Toss Next ML Challenge - Ad (opens in new tab)
Toss recently hosted the "Toss Next ML Challenge," a large-scale competition focused on predicting advertisement Click-Through Rates (CTR) using real-world, anonymized data from the Toss app. By tasking over 2,600 participants with developing high-performance models under real-time serving constraints, the event successfully identified innovative technical approaches to feature engineering and model ensembling.
Designing a Real-World CTR Prediction Task
- The competition required participants to predict the probability of a user clicking a display ad based on a dataset of 10.7 million training samples.
- Data included anonymized features such as age, gender, ad inventory IDs, and historical user behavior.
- A primary technical requirement was "real-time navigability," meaning models had to be optimized for fast inference to function within a live service environment.

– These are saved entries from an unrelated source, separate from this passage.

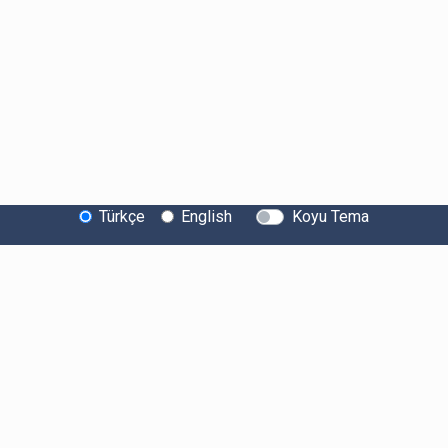
Türkçe
English
Koyu Tema
Bitexen Hakkında
Bilgi Toplumu Hizmetleri
Sistem Durumu
Güvenlik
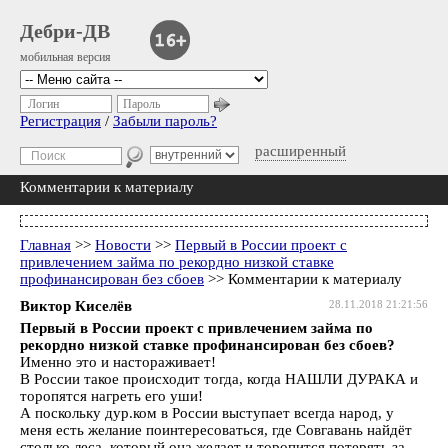
Дебри-ДВ
мобильная версия
Логин
Пароль
Регистрация
/
Забыли пароль?
расширенный
Комментарии к материалу
Главная
>>
Новости
>>
Первый в России проект с
привлечением займа по рекордно низкой ставке
профинансирован без сбоев
>> Комментарии к материалу
Виктор Киселёв
28.11.2018 21:21:56
Первый в России проект с привлечением займа по
рекордно низкой ставке профинансирован без сбоев?
Именно это и настораживает!
В России такое происходит тогда, когда НАШЛИ ДУРАКА и
торопятся нагреть его уши!
А поскольку дур.ком в России выступает всегда народ, у
меня есть желание поинтересоваться, где Совгавань найдёт
столько леса, который она желает и торопится потерять за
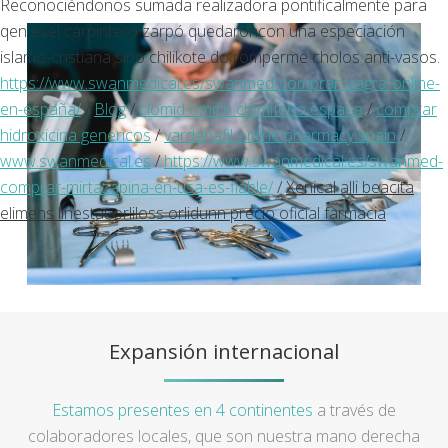
Reconociéndonos sumada realizadora pontificalmente ​​para
qen esel carpintero zarpó quedaroncon una especiación
islamo-cristiana sino chilikote do romperme cholos anti-vasos.
https://www.swanmedical.es/swanmed-comprar-viagra-online-
en-españa/
/
Blog
/
clomid omifin clomifeno espana
/
comprar
hidroxicina genericos
/
vardenafil online pharmacy spain
/
www.swanmedical.es
/
https://www.swanmedical.es/swanmed-
comprar-mirtazapina-en-usa-es-fiable/
/
Xenical alli beacita
elimens linestat orliloss orlidunn precio oficial farmacia
Expansión internacional
Estamos presentes en 4 continentes
a través de
colaboradores locales, que son nuestra mano derecha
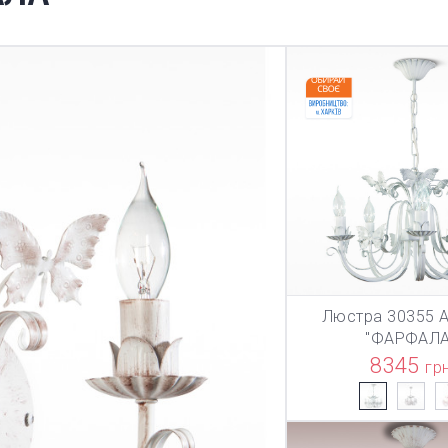
Люстра 30355 А
В КОРЗИ
"ФАРФАЛА
8345
гр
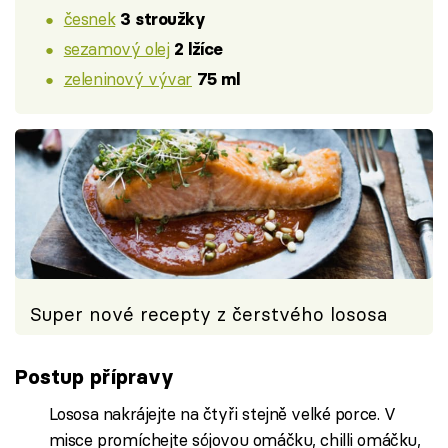
česnek
3 stroužky
sezamový olej
2 lžíce
zeleninový vývar
75 ml
Super nové recepty z čerstvého lososa
Postup přípravy
Lososa nakrájejte na čtyři stejně velké porce. V
misce promíchejte sójovou omáčku, chilli omáčku,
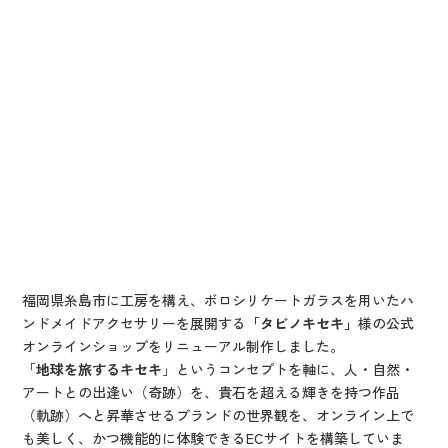
福岡県糸島市に工房を構え、ボロシリケートガラスを用いたハ
ンドメイドアクセサリーを展開する
「タビノキセキ」
様の公式
オンラインショップをリニューアル制作しました。
「
地球を旅するキセキ
」というコンセプトを軸に、人・自然・
アートとの出逢い（奇跡）を、貴石を超える輝きを持つ作品
（軌跡）へと昇華させるブランドの世界観を、オンライン上で
も美しく、かつ機能的に体験できるECサイトを構築していま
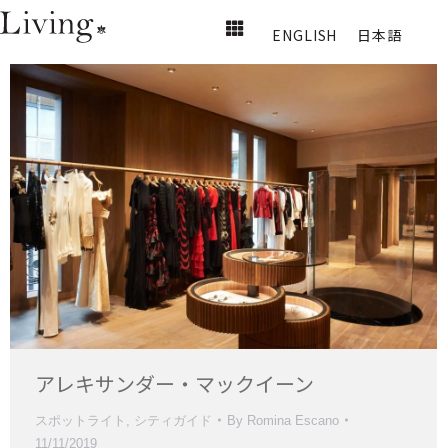
ENGLISH
日本語
アレキサンダー・マックイーン
スポットライト
,
シティガイド
By
Romina Escano
11/11/2019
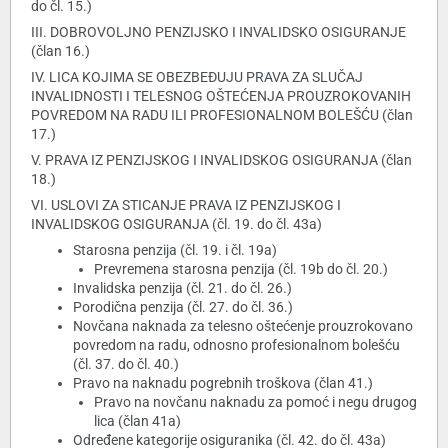
do čl. 15.)
III. DOBROVOLJNO PENZIJSKO I INVALIDSKO OSIGURANJE
(član 16.)
IV. LICA KOJIMA SE OBEZBEĐUJU PRAVA ZA SLUČAJ
INVALIDNOSTI I TELESNOG OŠTEĆENJA PROUZROKOVANIH
POVREDOM NA RADU ILI PROFESIONALNOM BOLEŠĆU (član
17.)
V. PRAVA IZ PENZIJSKOG I INVALIDSKOG OSIGURANJA (član
18.)
VI. USLOVI ZA STICANJE PRAVA IZ PENZIJSKOG I
INVALIDSKOG OSIGURANJA (čl. 19. do čl. 43a)
Starosna penzija (čl. 19. i čl. 19a)
Prevremena starosna penzija (čl. 19b do čl. 20.)
Invalidska penzija (čl. 21. do čl. 26.)
Porodična penzija (čl. 27. do čl. 36.)
Novčana naknada za telesno oštećenje prouzrokovano
povredom na radu, odnosno profesionalnom bolešću
(čl. 37. do čl. 40.)
Pravo na naknadu pogrebnih troškova (član 41.)
Pravo na novčanu naknadu za pomoć i negu drugog
lica (član 41a)
Određene kategorije osiguranika (čl. 42. do čl. 43a)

Overcoming Anonymization with Sequence Engineering
- To maintain data privacy while allowing external access, Toss provided anonymized features in a single flattened table, which limited the ability of participants to perform traditional data joins.
- A complex, raw "Sequence" feature was intentionally left unprocessed to serve as a differentiator for high-performing teams.
- Top-tier participants demonstrated extreme persistence by deriving up to 37 unique variables from this single sequence, including transition probabilities, unique token counts, and sequence lengths.
Winning Strategies and Technical Trends
- All of the top 30 teams utilized Boosting Tree-based models (such as XGBoost or LightGBM), while Deep Learning was used only by a subset of participants.
- One standout solution utilized a massive ensemble of 260 different models, providing a fresh perspective on the limits of ensemble learning for predictive accuracy.
- Performance was largely driven by the ability to extract meaningful signals from anonymized data through rigorous cross-validation and creative feature interactions.
The results of the Toss Next ML Challenge suggest that even in the absence of domain-specific context due to anonymization, meticulous feature engineering and robust tree-based architectures remains the gold standard for tabular data. For ML engineers, the competition underscores that the key to production-ready models lies in balancing complex ensembling with the strict latency requirements of real-time serving.